Does anyone know what happened to russells apiaries ?? I haven't heard from him and his private messege storage is full. Plus his phone numbers don't make any calls??


----------



## DPBsbees (Apr 14, 2011)

Russell's got out of the retail business. There are now other people selling their queens that they raised. I got one of their queens from Russell Apiaries Pennsylvania. There is a Russell Apiaries Central CA. You may want to check them out.


----------



## seal62 (Apr 17, 2011)

tino ... I hope you didnt give him money.


----------



## seal62 (Apr 17, 2011)

DPBsbees said:


> Russell's got out of the retail business. There are now other people selling their queens that they raised. I got one of their queens from Russell Apiaries Pennsylvania. There is a Russell Apiaries Central CA. You may want to check them out.

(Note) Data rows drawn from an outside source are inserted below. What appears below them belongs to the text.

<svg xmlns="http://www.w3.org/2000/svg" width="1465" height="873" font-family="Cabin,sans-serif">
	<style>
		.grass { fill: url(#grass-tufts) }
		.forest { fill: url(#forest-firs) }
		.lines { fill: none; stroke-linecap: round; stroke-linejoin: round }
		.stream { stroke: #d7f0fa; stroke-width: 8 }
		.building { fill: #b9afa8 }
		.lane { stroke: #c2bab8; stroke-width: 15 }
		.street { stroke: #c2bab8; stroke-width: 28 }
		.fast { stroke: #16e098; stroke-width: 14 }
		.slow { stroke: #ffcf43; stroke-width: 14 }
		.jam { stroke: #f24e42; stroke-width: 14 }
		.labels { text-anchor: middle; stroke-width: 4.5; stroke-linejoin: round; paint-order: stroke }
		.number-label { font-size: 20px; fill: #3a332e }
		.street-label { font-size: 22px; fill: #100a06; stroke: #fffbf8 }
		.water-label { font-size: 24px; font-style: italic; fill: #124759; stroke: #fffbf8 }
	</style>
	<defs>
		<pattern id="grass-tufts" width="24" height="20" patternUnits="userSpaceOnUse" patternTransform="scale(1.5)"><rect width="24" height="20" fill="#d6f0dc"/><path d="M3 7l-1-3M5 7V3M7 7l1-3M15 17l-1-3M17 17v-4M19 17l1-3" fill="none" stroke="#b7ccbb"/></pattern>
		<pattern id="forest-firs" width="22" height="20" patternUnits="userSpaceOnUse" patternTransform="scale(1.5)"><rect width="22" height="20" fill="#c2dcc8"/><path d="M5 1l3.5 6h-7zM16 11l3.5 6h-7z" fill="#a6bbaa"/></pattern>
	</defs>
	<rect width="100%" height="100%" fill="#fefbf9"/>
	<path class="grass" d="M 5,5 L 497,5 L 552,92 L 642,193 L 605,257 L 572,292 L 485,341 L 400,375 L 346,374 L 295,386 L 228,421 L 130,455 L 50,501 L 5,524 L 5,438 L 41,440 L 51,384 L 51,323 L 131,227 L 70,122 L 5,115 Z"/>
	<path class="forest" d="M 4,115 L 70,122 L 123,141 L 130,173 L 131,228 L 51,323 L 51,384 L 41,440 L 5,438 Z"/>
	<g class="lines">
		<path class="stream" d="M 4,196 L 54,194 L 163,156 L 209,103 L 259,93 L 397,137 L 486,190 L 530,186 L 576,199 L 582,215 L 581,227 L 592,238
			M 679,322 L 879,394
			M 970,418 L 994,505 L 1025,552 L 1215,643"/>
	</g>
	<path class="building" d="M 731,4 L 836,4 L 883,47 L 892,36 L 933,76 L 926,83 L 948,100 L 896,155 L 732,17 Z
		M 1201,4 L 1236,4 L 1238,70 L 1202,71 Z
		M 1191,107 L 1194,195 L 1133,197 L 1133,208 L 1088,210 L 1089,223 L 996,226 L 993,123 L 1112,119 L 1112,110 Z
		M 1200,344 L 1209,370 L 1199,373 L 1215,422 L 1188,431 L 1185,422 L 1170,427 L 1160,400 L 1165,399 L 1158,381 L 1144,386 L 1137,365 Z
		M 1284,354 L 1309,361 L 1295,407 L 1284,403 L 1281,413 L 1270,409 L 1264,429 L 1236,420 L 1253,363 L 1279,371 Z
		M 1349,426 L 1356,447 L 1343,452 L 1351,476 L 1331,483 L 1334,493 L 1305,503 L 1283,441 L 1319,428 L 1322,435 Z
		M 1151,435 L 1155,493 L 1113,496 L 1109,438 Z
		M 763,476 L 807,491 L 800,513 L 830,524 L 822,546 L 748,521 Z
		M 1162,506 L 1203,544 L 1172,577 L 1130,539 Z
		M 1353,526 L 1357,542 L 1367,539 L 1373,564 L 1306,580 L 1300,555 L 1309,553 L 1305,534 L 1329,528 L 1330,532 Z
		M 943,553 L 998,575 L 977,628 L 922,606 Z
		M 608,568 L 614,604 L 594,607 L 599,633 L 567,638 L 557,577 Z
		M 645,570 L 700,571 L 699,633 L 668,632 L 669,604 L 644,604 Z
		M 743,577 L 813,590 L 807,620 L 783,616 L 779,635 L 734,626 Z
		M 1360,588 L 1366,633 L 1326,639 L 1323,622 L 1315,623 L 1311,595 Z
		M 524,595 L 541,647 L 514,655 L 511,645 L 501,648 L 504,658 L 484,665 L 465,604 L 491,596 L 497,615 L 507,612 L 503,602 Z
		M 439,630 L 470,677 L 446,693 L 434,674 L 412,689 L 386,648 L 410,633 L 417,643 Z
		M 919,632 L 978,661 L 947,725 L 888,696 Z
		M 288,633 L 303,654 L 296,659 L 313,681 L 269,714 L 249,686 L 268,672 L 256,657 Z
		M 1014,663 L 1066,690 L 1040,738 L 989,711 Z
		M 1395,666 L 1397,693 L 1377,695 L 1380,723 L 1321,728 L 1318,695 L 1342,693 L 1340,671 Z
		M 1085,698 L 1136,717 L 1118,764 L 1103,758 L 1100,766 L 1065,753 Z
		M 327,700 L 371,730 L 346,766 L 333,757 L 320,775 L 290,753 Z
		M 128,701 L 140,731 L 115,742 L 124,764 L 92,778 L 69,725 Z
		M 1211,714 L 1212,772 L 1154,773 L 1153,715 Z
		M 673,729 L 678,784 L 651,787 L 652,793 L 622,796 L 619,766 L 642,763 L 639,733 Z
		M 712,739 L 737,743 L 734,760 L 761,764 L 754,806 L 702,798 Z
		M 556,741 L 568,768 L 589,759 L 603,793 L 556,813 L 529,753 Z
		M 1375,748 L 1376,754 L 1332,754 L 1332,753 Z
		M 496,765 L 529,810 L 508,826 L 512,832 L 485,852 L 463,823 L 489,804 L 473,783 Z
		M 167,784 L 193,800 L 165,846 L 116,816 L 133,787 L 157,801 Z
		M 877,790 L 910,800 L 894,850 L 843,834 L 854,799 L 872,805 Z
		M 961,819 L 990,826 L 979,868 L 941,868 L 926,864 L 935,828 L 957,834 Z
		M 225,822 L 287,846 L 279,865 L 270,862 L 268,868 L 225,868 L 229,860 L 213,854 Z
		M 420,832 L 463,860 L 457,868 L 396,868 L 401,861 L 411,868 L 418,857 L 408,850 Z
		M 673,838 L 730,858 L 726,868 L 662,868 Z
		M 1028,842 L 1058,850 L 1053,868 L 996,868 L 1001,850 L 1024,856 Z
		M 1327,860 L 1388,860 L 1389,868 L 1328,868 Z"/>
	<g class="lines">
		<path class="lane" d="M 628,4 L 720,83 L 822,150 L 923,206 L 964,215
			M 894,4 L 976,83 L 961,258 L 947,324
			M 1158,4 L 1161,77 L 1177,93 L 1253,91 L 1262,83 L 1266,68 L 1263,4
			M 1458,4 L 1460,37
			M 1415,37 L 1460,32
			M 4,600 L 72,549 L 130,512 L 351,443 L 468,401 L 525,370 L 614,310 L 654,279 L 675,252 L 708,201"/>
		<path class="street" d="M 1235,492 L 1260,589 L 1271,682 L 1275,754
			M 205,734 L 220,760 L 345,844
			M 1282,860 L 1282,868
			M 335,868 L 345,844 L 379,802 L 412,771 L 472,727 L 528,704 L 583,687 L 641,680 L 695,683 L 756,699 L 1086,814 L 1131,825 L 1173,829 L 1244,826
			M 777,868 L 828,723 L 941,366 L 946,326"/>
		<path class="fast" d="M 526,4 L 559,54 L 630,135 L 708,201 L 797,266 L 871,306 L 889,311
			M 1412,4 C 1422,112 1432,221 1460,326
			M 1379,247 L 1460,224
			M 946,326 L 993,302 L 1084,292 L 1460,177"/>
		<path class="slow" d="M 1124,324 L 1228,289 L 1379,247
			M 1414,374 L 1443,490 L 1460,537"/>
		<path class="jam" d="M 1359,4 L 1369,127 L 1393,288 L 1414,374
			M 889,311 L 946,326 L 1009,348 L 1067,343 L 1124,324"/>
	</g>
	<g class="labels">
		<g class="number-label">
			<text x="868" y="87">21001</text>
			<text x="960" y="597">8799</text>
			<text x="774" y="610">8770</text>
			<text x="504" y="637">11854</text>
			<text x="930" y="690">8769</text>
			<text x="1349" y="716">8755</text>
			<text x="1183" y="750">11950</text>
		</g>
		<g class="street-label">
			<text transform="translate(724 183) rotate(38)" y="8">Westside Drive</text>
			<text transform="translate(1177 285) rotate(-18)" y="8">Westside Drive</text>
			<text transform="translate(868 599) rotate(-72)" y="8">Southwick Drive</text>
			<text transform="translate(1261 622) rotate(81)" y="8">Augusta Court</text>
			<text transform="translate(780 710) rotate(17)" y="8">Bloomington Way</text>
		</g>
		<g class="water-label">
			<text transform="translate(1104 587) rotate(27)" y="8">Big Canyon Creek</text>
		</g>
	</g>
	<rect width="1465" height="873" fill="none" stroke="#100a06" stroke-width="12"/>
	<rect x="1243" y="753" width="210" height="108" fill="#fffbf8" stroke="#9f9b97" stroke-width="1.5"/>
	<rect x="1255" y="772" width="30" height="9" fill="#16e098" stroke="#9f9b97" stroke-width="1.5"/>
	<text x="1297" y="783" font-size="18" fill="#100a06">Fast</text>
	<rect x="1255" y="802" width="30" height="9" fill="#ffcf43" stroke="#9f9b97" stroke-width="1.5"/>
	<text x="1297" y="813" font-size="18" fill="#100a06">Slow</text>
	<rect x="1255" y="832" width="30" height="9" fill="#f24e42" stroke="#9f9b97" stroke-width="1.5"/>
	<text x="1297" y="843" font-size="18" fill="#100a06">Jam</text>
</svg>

Hey DPB..a couple points. One,, if he got out of retail where are the bees we all payed for in 2011? Did Bob just wake up and say i'm not doing that anymore and keep our money? Two...are his new suppliers going to replace orders not filled? I got nothing against the new guys or gals but i have such a bad taste that i wont order any bee with the name Russell attached. I do have a couple sunkists that are good queens .but going on only 2nd yr queens the sooper yooper came out on top, kelleys hygienic 2nd , then a sunkist. The fergusons buckfest and broket's queens are doing well but i cant rate them until they make a yankee winter. Theres a couple im fond of but its too be seen how they start off in the spring. My point is there alot of breeders out there that produce good queens shipped in a timely manner.


----------



## DPBsbees (Apr 14, 2011)

Russell Apiaries Pennsylvania actually honored my order from the original Russell. They sent me the queen I ordered free of charge. I think they may have been able to get the money I paid from Russell. I actually contacted them since I couldn't get a response about my order. I can't speak for the other local Russell's, but I think so highly of the PA one that I ordered an over wintered nuc for this spring from them. If you go to the old Russell's web site you can find the closest one by you. I'd contact them and see if they can do anything about your order that never shipped. It's worth the effort of an email to find out. It worked for me.


----------



## buzzsaw (Jul 2, 2011)

I am in the same situation as you Seal. Ironic though since I have lost contact with Rob @ RA - I thought it worth a try to contact my local RA supplier. Account to membership to local RA website has been pending for over a week. Don't have high hopes for improved customer service.


----------



## MichaBees (Sep 26, 2010)

I am still waiting for Russell Apiaries or one of their subsidiaries to honor my order.


----------